Hi Russ,
> I'd like to reconsider the Unicode issue, and specifically ask about
> the feasibility of what we hope is a small addition to HDF5 to allow
> netCDF to support UTF-8 encoded names for variables, dimensions, and
> attributes without HDF5 having to support such encoded names.
>
> We would like to just declare in netCDF documentation that the names
> for netCDF variables, dimensions, and attributes are UTF-8 encoded
> when provided to or returned from netCDF interfaces. This is
> backwards compatible, because we currently only support ASCII strings
> (with some restrictions), and what we're proposing would just remove
> the restrictions and allow non-ASCII bytes (with the upper bit set),
> to allow for UTF-8 encoding of other Unicode characters.
>
> What we would need from HDF5 is a way to request that names for
> Datasets and Attributes allow an arbitrary byte array, so we can use
> UTF-8 encoding for non-ASCII characters.
>
> Is this feasible?
After rooting through the group API as much as I have recently, I think
it's probably quite feasible for the names of object & attributes to use UTF-8
encoding for their strings. There are only two hangups I can see:
- The names will be sorted in byte-value order, since there's no locale
information embedded in the file, which may disconcert international
users.
- The strings are nul-terminated and I'm not certain if part of a UTF-8
string can be nul.
I'll write some tests that check for proper insertion of non-ASCII strings
as object & attribute names and let you know what I find out.
Note that Unicode strings as elements of a dataset is harder and probably
won't work correctly currently.
Quincey
> Otherwise there are no library changes in netCDF that we would need to
> support UTF-8 encoding for Unicode names. Some applications such as
> ncdump and ncgen will have to know how to handle encoded names, but we
> are willing to deal with that.
>
> Note that we're not requesting that you drop restrictions on all
> names, just that you provide a way for netCDF-4 to be able to use
> names with non-ASCII bytes, for example a call to a function that says
> checking on new names will subsequently lenient (e.g. you could still
> disallow empty names, names with embedded null characters, or names
> that are too long). Existing code that didn't invoke this call would
> still have to abide by the current name restrictions.
>
> Also I notice that the documentation for H5Acreate and H5Dcreate at
>
> http://hdf.ncsa.uiuc.edu/HDF5/doc/RM_H5A.html#Annot-Create
> http://hdf.ncsa.uiuc.edu/HDF5/doc/RM_H5D.html#Dataset-Create
>
> currently list no restrictions on names to use only ASCII characters,
> but the Introduction to HDF5 says
>
> A dataset name is a sequence of alphanumeric ASCII characters.
>
> --Russ
>
================
INSTRUCTION: In the UTF-8 naming message, what order will object and attribute names be sorted in, and why?

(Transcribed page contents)
================
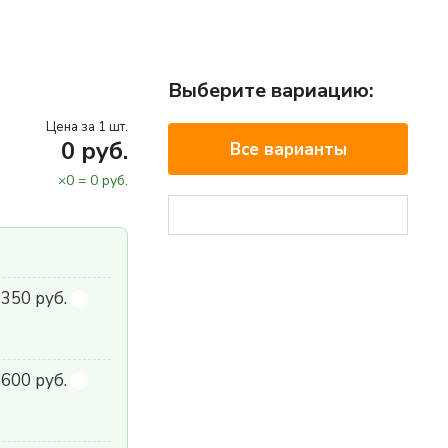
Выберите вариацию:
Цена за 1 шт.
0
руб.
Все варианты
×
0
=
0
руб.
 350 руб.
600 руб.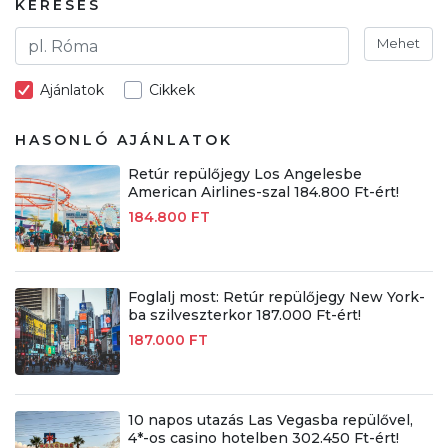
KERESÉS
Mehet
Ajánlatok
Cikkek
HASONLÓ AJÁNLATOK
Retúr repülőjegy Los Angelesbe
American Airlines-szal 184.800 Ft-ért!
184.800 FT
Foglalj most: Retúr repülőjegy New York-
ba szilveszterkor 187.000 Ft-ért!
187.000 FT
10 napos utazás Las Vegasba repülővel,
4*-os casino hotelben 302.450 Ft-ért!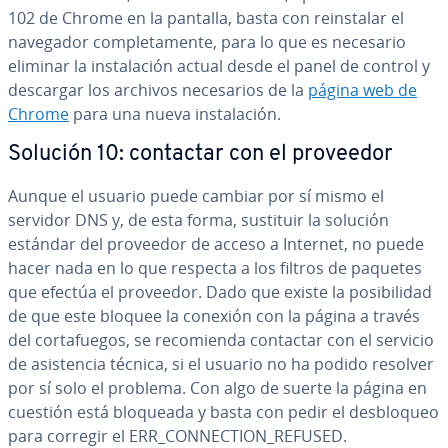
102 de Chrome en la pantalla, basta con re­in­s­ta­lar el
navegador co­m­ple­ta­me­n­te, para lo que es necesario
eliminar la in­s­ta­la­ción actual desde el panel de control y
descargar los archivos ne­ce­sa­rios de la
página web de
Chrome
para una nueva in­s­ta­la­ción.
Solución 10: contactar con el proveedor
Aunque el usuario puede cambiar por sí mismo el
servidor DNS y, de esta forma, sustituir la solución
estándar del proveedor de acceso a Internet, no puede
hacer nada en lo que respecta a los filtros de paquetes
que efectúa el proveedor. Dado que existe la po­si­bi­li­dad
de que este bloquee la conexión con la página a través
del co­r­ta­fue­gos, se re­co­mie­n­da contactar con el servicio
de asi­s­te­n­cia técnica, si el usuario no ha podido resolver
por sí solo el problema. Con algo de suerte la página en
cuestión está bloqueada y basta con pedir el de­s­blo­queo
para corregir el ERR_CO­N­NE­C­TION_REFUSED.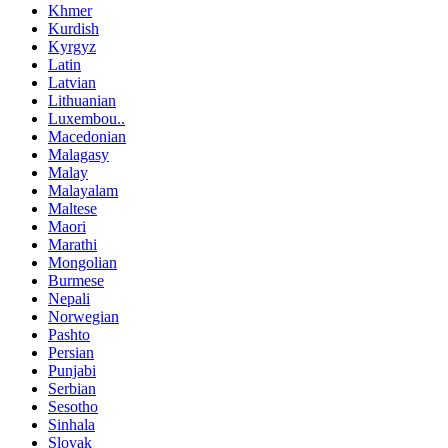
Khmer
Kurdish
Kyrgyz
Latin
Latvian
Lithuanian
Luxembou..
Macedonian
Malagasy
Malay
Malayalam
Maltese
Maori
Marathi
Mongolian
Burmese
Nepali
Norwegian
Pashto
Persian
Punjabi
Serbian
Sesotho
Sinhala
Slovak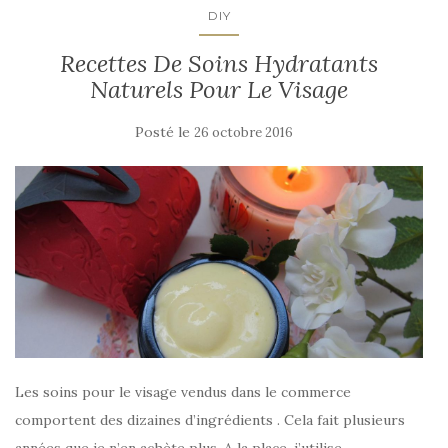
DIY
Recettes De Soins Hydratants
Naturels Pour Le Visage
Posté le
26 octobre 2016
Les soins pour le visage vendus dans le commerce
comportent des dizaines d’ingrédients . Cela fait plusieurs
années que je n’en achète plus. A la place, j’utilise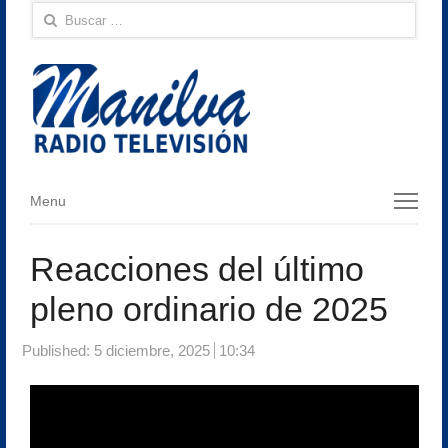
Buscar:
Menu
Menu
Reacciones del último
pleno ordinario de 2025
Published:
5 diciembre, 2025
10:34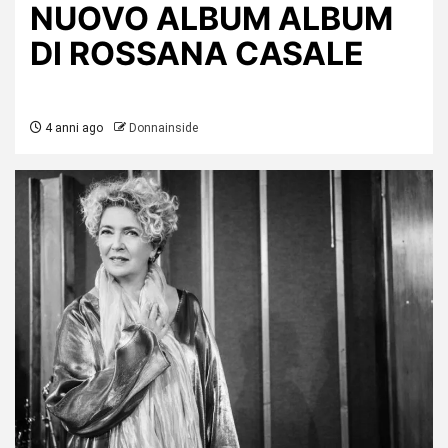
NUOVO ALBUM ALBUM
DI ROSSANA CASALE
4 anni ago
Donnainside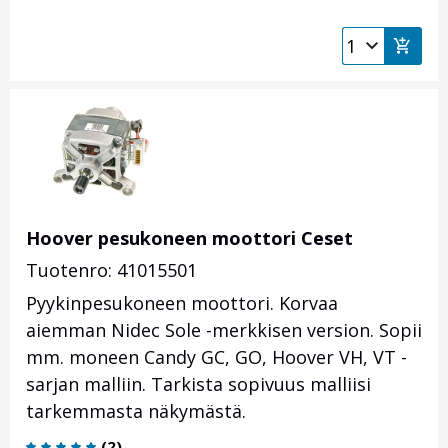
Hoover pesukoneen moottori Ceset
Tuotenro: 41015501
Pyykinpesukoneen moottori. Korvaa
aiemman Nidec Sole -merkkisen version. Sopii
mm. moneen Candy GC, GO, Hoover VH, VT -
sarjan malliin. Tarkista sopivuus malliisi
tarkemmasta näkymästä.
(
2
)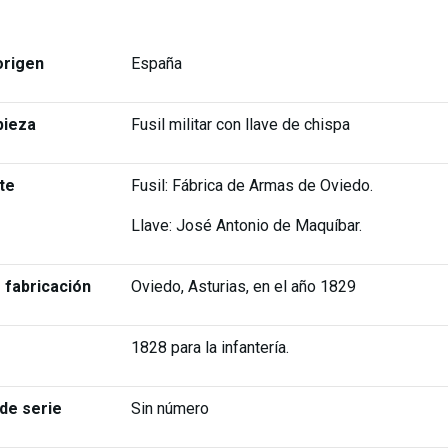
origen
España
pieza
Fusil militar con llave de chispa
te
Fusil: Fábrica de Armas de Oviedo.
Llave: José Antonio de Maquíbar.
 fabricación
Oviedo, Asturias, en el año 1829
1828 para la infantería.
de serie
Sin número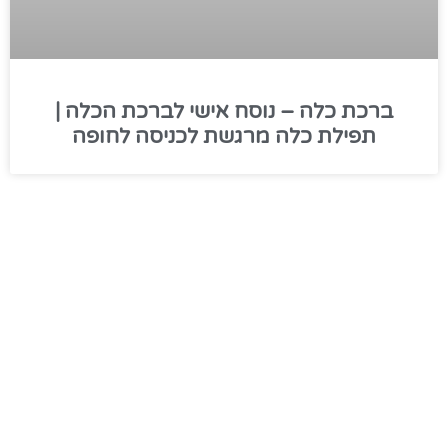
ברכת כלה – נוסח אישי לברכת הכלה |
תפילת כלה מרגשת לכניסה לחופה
================
RESPONSE TO THE EXERCISE: They will be sorted in byte-value order, because no locale information is embedded in the file.